Closed djangsta closed 9 years ago

djangsta commented 9 years ago

How do I create a page with the .html extension? For example: http://picocms.org/docs.html

phanos commented 9 years ago

you could create a file content/docs.html.md

bricebou commented 9 years ago

What is your goal ? Because, maybe you are going to exclude this page from the variables Pico defines (as the pages array).

Wouldn't it be better to use the template meta inside a simple md files:

Title: Your Title
Template : docs

With no content of course ; then in your active theme root you crete a docs.html files with what you want.
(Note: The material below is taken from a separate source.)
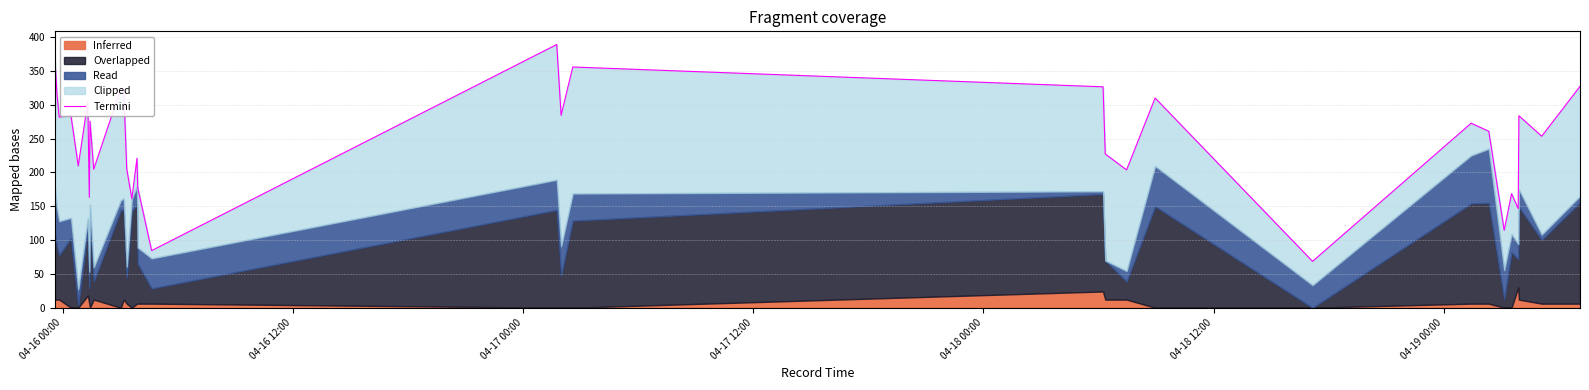

Where does the data first go above 272?

04-16 00:00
CodeAlDente commented 8 years ago

It's just common to use extensions for pages. I'd like to have all pages named foobar.html instead of having a directory structure. Also, it would be nice not to go way too deep with the structure, but to use dashes or underscores.
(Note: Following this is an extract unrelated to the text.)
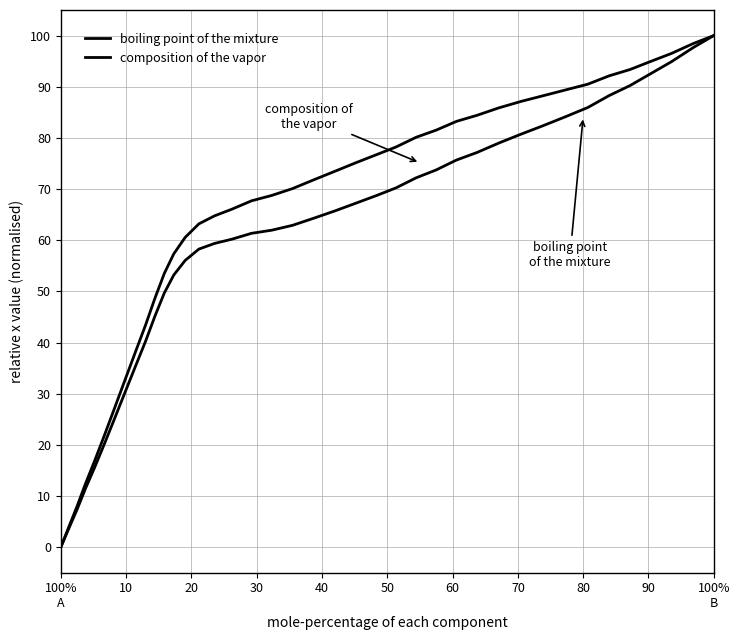

What is the maximum value for composition of the vapor?

100.0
So instead of /foo/bar/sub/page it should be /foo-bar-sub-page.html or /foo_bar_sub_page.html. For ethically reasons and for Google (= http://www.thesempost.com/the-importance-of-url-structure-according-to-google/).

PhrozenByte commented 8 years ago

I don't agree, the article consists of wrong assumptions (the file structure has nothing to do with how "far away" contents are from root - it's a matter of how many links Google must follow to reach this page), obviously false pretences (did you ever see a file extension on Google?) and a completely contradictory conclusion that is radically opposed to this quote:

Illyes stressed again that there are no ranking benefits dependent on how you create your URL structure.
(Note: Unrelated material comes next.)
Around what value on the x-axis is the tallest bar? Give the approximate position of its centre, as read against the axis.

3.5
Anyway, you can still write a simple plugin to let Pico understand URLs like /foo-bar-sub-page.html (= content file /foo/bar/sub/page.md):

<?php

class FlatUrls extends AbstractPicoPlugin
{
    public function onRequestUrl(&$url)
    {
        if (substr($url, -5) === '.html') {
            $url = substr($url, 0, -5);
            $url = str_replace('-', '/', $url);
        }
    }
}

You can then use a Twig macro like the following to create URLs in your theme:

{% macro flat_url(base_url, page_id) %}
    {{ base_url }}/{{ page_id|replace({ "/": "-" }) }}.html
{% endmacro %}

{% import _self as util %}
{% for page in pages %}
    <a href="{{ util.flat_url(base_url, page.id) }}">{{ page.title }}</a>
{% endfor %}

I didn't test these code snippets, but they should do what you want (at least basically). It's very likely that plugins which depend on Pico's URL structure don't work with this. Pico neither recommends nor supports something like this.